Video Games Chronicle felt that the majority of the game is "far too easy", with the only truly satisfying challenge to be found in the Expert levels, of which the critic said there could have been more in the game. Conversely, Destructoid said that the game was surprisingly "demanding" for a 2D Mario platformer, particularly the levels in which Mario must guide Mini-Mario toys to a Toy Box.

Game Informer and GameSpot both praised the controls. The former said that "it's a blast to move from one side of the stage to another" and the latter called the movement "natural" and "intuitive". While they said that it doesn't feel as good to play as other 2D Mario platformers, they acknowledged the need to make a moveset that can facilitate complex puzzles, and concluded that "it's a very well-made middle-ground".

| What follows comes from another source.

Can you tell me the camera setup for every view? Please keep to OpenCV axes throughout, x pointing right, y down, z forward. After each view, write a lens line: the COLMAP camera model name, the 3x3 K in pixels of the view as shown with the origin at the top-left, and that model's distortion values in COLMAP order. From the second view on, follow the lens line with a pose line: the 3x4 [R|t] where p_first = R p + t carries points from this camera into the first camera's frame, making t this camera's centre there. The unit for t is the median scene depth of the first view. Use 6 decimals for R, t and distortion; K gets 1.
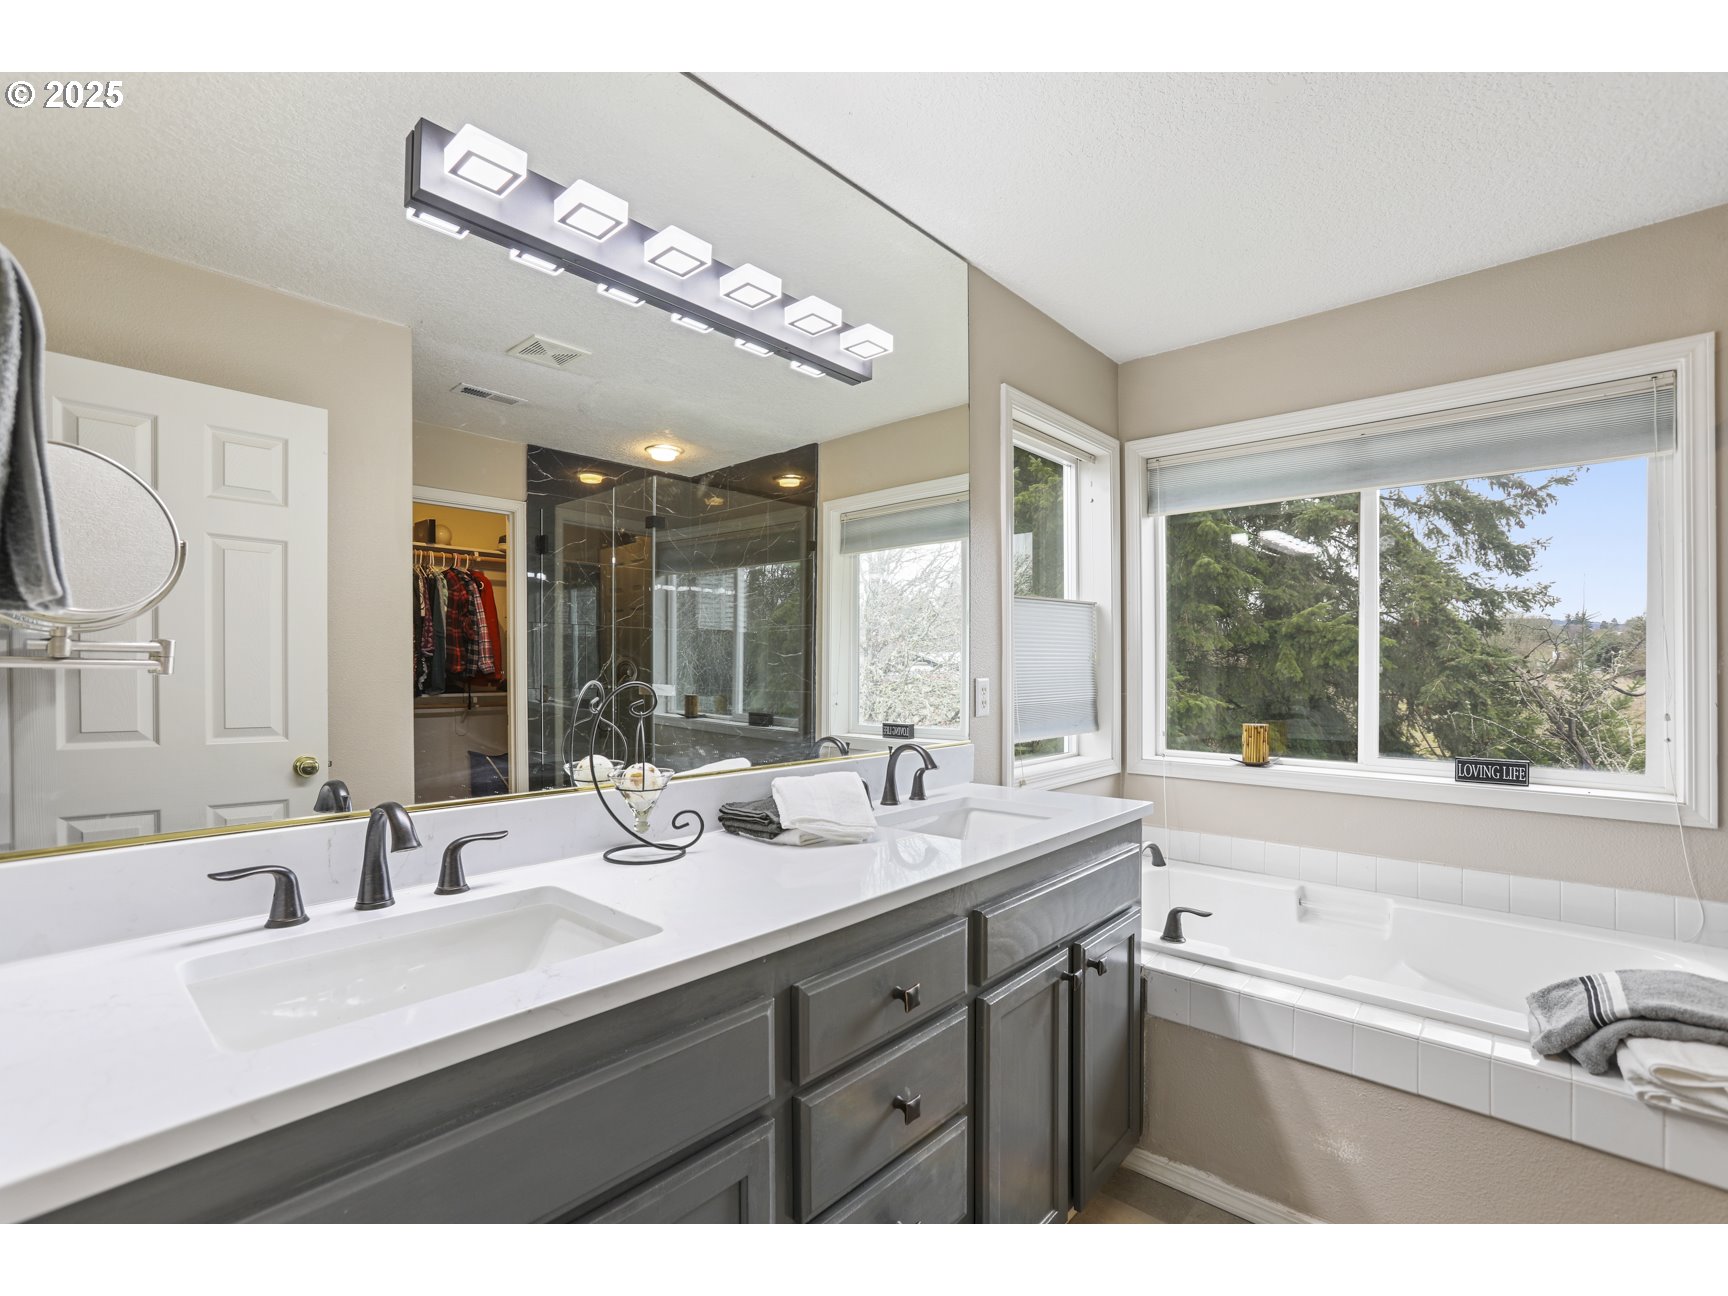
lens RADIAL K [[807.7, 0, 867.6], [0, 807.7, 652.7], [0, 0, 1]] dist [-0.080985, 0.039779]
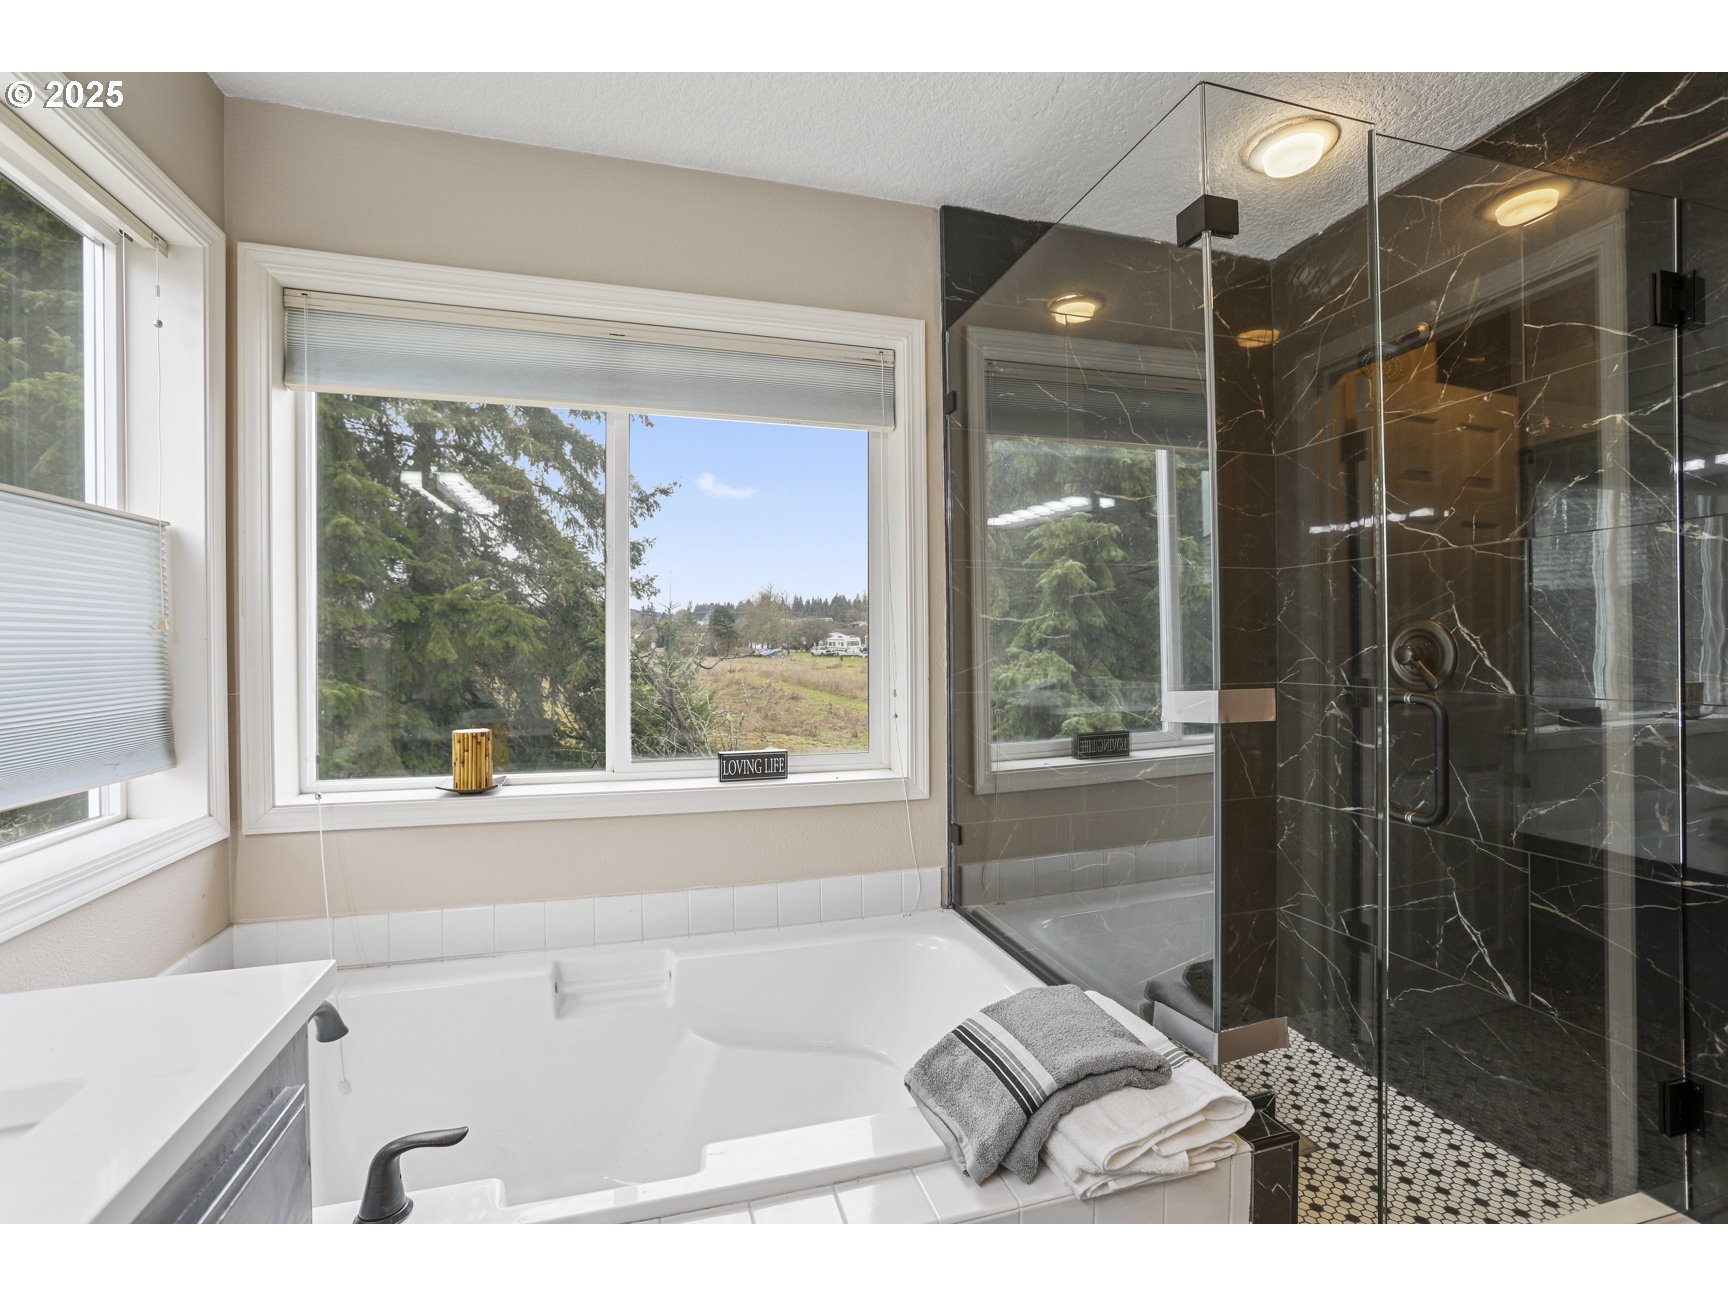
lens RADIAL K [[807.7, 0, 867.6], [0, 807.7, 652.7], [0, 0, 1]] dist [-0.080985, 0.039779]
pose [[0.539805, -0.011035, 0.841718, 0.102901], [-0.008447, 0.999793, 0.018524, 0.009955], [-0.841747, -0.017110, 0.539600, 0.337967]]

Digital Trends lamented the exclusion of the original's e-Reader levels, the majority of which were never made officially playable. The "Time Attack" feature was also criticized, which functionally replaces the high score system from the 2004 release; the reviewer considered it "an attempt to squeeze more replay value" out of a short game with a high price tag. Eurogamer, on the other hand, praised the amount of content, calling it a "lovely package" that "unroll[s] before you".

===Sales===
The remake performed well commercially, topping the UK physical video game charts. As of March 2024, the game has sold 1.12 million copies, with 210,000 sold in Japan and 910,000 internationally.